Extracto de página —
══════════

El presidente de la Conmebol, Alejandro Domínguez, confirmó de manera oficial que la Copa del Mundo de 2030 se disputará con 64 selecciones. La decisión se dio a conocer a través de sus redes sociales el 20 de julio de 2026 y marca un regreso al formato ampliado que ya se había utilizado en ediciones anteriores del torneo.
Detalles de la confirmación
En su publicación, Domínguez señaló que el torneo se celebrará “en casa” para Sudamérica y que representará una oportunidad para el fútbol regional al conmemorar el centenario de la primera Copa del Mundo. El mensaje incluyó la lista de sedes: Uruguay, Argentina, Paraguay, España, Portugal y Marruecos. Con esta configuración, el número de plazas aumentará de 48 a 64 equipos.

La medida busca equilibrar la participación de confederaciones que históricamente han tenido menor representación. La FIFA ya había aprobado la ampliación a 48 equipos para el Mundial de 2026, pero el regreso a 64 plazas para 2030 responde a la necesidad de incluir a más selecciones de África, Asia y Oceanía sin reducir las cuotas de las confederaciones europeas y sudamericanas.
Antecedentes del formato ampliado
El Mundial de 1998 fue el primero en contar con 32 equipos. Desde entonces, la FIFA ha evaluado distintas propuestas para aumentar la participación. La edición de 2026 mantendrá el formato de 48 equipos, mientras que 2030 volverá al número de 64. Esta alternancia responde a criterios logísticos y comerciales que varían según el número de sedes y la duración del torneo.

══════════

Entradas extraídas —
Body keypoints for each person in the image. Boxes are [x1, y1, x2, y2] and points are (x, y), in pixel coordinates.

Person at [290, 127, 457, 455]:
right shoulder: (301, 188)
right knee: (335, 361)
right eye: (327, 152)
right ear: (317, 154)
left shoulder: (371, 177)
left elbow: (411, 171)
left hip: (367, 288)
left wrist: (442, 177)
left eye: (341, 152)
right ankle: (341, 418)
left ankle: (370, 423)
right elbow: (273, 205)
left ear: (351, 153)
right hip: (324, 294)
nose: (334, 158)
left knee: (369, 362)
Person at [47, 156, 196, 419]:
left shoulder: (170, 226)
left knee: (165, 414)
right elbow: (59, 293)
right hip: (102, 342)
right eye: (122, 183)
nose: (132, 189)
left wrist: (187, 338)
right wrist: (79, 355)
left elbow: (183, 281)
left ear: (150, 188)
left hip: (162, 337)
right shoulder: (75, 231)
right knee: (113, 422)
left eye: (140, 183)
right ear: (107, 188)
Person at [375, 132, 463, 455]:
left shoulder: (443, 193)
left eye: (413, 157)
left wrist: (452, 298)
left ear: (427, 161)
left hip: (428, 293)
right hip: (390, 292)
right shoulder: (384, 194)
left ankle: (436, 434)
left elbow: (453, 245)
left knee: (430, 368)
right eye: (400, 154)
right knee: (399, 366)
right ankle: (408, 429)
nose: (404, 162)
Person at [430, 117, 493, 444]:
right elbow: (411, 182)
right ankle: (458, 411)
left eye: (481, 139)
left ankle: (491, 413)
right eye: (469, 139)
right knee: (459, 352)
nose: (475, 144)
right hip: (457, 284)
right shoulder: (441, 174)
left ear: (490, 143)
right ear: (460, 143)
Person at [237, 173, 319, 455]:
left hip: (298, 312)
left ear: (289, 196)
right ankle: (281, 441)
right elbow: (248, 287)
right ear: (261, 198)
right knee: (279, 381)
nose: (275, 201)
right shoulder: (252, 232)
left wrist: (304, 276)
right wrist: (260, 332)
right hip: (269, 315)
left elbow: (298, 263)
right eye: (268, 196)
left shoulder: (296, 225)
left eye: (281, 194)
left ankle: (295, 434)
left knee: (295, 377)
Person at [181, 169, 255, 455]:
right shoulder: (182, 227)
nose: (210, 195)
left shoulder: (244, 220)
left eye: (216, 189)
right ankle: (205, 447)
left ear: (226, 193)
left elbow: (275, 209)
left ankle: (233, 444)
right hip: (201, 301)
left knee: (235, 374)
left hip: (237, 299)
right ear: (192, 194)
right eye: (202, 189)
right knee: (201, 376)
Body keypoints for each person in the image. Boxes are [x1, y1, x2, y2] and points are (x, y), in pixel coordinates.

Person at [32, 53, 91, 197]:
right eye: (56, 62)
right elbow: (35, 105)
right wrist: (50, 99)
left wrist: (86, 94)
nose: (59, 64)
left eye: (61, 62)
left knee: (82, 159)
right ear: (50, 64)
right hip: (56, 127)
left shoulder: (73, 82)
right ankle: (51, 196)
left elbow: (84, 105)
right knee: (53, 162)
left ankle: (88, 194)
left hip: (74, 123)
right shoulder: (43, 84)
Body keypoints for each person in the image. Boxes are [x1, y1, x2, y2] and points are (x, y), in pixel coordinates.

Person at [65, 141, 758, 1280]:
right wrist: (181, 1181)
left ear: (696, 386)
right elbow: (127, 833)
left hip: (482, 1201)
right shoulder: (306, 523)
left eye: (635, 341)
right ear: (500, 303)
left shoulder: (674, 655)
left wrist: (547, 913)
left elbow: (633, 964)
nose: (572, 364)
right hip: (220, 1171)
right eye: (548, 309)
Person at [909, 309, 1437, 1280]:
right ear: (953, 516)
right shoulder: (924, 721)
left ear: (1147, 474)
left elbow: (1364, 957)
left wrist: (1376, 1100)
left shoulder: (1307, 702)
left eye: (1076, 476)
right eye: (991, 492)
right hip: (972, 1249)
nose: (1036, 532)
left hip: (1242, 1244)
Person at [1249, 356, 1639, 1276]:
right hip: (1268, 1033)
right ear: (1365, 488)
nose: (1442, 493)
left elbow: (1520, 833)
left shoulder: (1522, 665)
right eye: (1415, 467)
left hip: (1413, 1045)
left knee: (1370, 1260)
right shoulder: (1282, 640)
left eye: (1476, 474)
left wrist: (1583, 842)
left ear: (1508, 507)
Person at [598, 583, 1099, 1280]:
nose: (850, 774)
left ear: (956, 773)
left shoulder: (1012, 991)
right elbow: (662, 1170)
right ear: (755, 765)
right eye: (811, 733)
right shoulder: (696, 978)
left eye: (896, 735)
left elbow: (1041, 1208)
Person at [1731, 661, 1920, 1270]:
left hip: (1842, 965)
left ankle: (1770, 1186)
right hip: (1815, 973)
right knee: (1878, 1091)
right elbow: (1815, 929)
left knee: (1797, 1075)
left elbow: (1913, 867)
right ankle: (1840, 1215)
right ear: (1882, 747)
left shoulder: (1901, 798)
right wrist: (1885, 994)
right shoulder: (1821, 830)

══════════

Tarea asignada 1 — ¿Concuerdan con el extracto estas afirmaciones? (a) Marruecos figura entre las sedes del Mundial de 2030. (b) El Mundial de 1998 fue el primero con 32 equipos. (c) Domínguez anunció la decisión en una conferencia de prensa. Responde sí o no a cada una y cita textualmente las palabras del extracto que lo deciden.
Tarea asignada 2 — Copia del extracto el pasaje que empieza con "Detalles de la" y continúa hasta "europeas y sudamericanas.".
Las entradas no hacen falta para nada de lo que se pide.

Espacio de respuesta 1 —
(a) Sí: "El mensaje incluyó la lista de sedes: Uruguay, Argentina, Paraguay, España, Portugal y Marruecos."
(b) Sí: "El Mundial de 1998 fue el primero en contar con 32 equipos."
(c) No: "La decisión se dio a conocer a través de sus redes sociales"

Espacio de respuesta 2 —
Detalles de la confirmación
En su publicación, Domínguez señaló que el torneo se celebrará “en casa” para Sudamérica y que representará una oportunidad para el fútbol regional al conmemorar el centenario de la primera Copa del Mundo. El mensaje incluyó la lista de sedes: Uruguay, Argentina, Paraguay, España, Portugal y Marruecos. Con esta configuración, el número de plazas aumentará de 48 a 64 equipos.

La medida busca equilibrar la participación de confederaciones que históricamente han tenido menor representación. La FIFA ya había aprobado la ampliación a 48 equipos para el Mundial de 2026, pero el regreso a 64 plazas para 2030 responde a la necesidad de incluir a más selecciones de África, Asia y Oceanía sin reducir las cuotas de las confederaciones europeas y sudamericanas.